I thought I had a handle on some of what defined Russian culture before my time abroad in St. Petersburg, yet a few weeks into my trip I realized I knew far more and far less than I’d guessed.
You can study the individual pieces that make up a culture at your home university- its language, history, religion or art. You might obtain a holistic understanding of, for example, the history of the Finnish people, and apply this knowledge to swaths of life in Finland. However, this familiarity can only be one piece of a larger puzzle.
I had read all Russian literature that I could get my hands on for years, worked at unlocking the Russian language since high school, and held a fascination with all eras of Russian history since I can remember. Yet, now finally the experiencing and participating in Russian life for the first time, I’m astounded by just how much takes me by surprise. At first, and still at time, I’m taken aback by how familiar certain oddities are, simple… but largely, I’m amazed that for all the familiarity I find, the entire experience is absolutely and definitely “foreign.”
It’s when this familiarity and foreignness coalesce that the core of the experience that is studying abroad comes forth. Customs on public transportation, the small details of family relationships or perhaps the style and function of advertisements may be uncomfortable or unrecognizable at first, but slowly they piece themselves together with bits of information learned previously or picked up along the way until everything simply starts to makes sense.
A culture cannot easily be defined by one of its aspects, nor can its aspects be easily fit together in the abstract. Living and breathing a culture every day, being flooded by its language, eating its food, speaking to its people and seeing its world allows ties to naturally grow and your city or country to feel not just like a place, but its own cultural ecosystem, and for some, a home.

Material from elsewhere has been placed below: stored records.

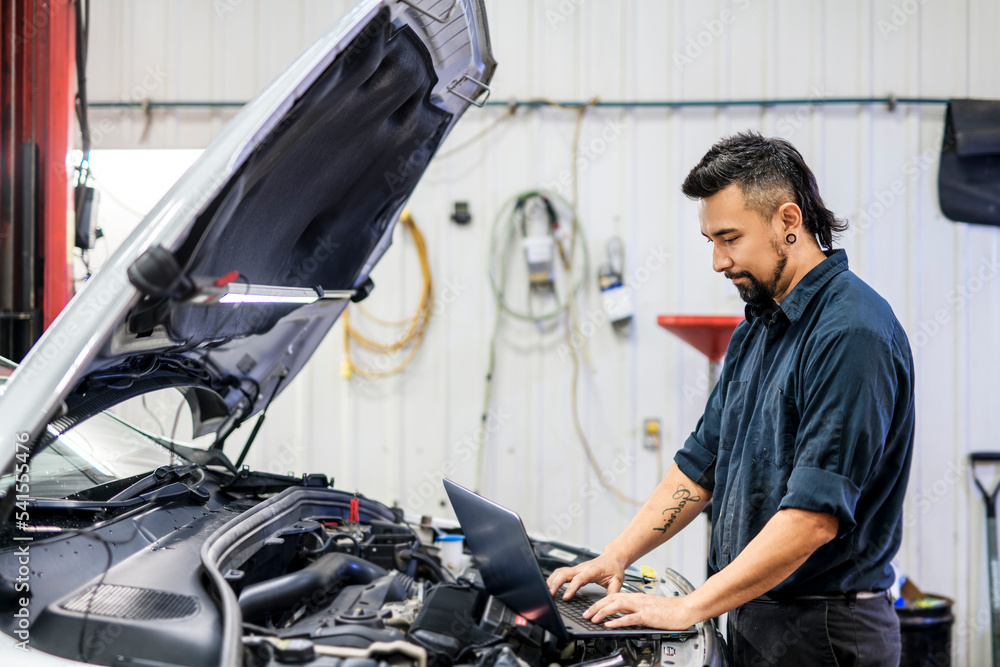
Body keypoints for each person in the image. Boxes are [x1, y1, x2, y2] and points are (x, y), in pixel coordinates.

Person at [546, 131, 914, 666]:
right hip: (754, 612)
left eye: (730, 238)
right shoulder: (758, 329)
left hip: (824, 633)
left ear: (789, 221)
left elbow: (814, 518)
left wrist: (688, 607)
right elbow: (699, 467)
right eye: (710, 241)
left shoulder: (850, 333)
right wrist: (617, 554)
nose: (718, 261)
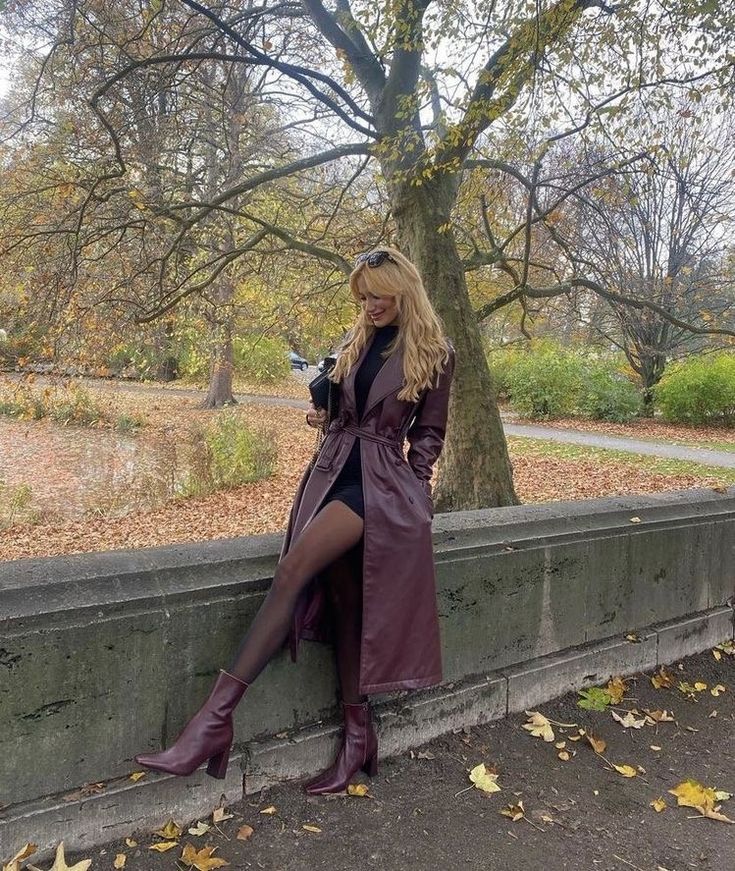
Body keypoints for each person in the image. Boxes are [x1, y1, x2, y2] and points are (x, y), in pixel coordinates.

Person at [134, 246, 455, 793]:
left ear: (403, 290)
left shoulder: (435, 352)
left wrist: (416, 493)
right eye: (363, 297)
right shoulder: (356, 339)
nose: (369, 305)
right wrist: (325, 413)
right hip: (330, 471)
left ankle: (213, 722)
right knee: (346, 606)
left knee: (291, 572)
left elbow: (429, 434)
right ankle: (359, 737)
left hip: (379, 488)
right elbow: (346, 404)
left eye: (378, 296)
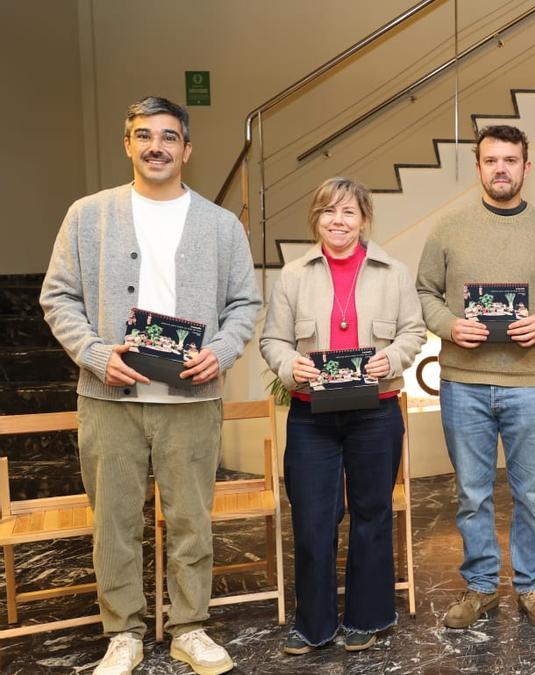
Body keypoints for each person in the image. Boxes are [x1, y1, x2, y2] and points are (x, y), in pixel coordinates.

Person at [40, 96, 260, 675]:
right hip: (109, 399)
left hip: (192, 400)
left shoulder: (221, 225)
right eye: (143, 135)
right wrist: (92, 354)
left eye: (168, 136)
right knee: (113, 521)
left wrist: (221, 351)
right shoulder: (88, 215)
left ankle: (189, 626)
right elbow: (57, 296)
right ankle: (123, 633)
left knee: (191, 520)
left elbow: (244, 303)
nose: (155, 146)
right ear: (128, 144)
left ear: (187, 149)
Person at [416, 125, 535, 630]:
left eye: (510, 160)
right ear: (479, 168)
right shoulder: (448, 228)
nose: (501, 168)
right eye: (491, 161)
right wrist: (449, 325)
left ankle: (532, 587)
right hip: (463, 383)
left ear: (526, 167)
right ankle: (482, 587)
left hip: (528, 385)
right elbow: (425, 293)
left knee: (531, 495)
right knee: (472, 493)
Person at [260, 177, 426, 655]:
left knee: (372, 514)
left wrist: (391, 360)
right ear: (316, 218)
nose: (339, 221)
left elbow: (413, 333)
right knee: (313, 519)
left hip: (376, 413)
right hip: (312, 417)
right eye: (329, 211)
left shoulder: (393, 273)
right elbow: (272, 340)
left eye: (349, 212)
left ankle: (368, 618)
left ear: (364, 219)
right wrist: (289, 365)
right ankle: (313, 624)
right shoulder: (293, 276)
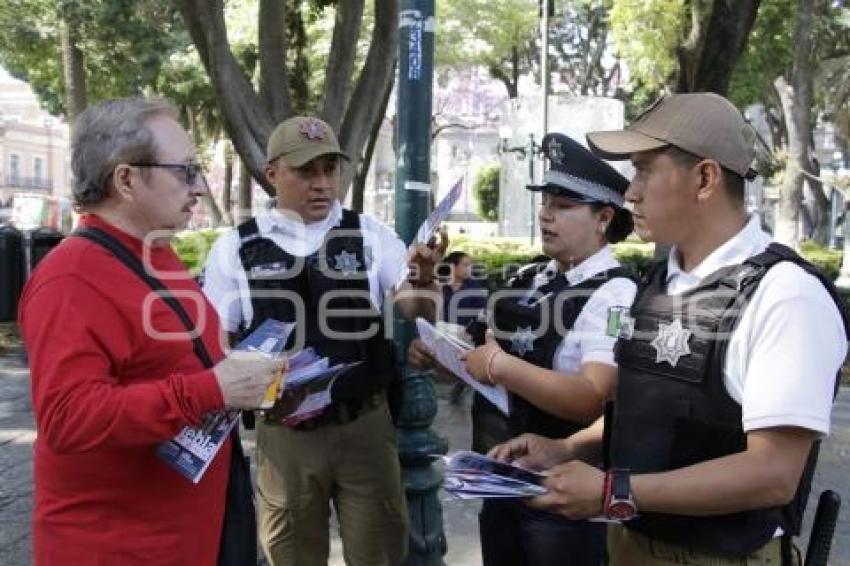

Only a week into my time abroad I realized how natural every new quirk seemed. They weren’t exotic, off-putting or unexpected, but seemed they’d only be strange if they weren’t there. The nature of morning tea with a home-stay family, the brevity or curtness of phone conversations or the sudden hard-and-fast friendships formed didn’t feel like anything new, but something that should have been there from the moment we touched down in Petersburg.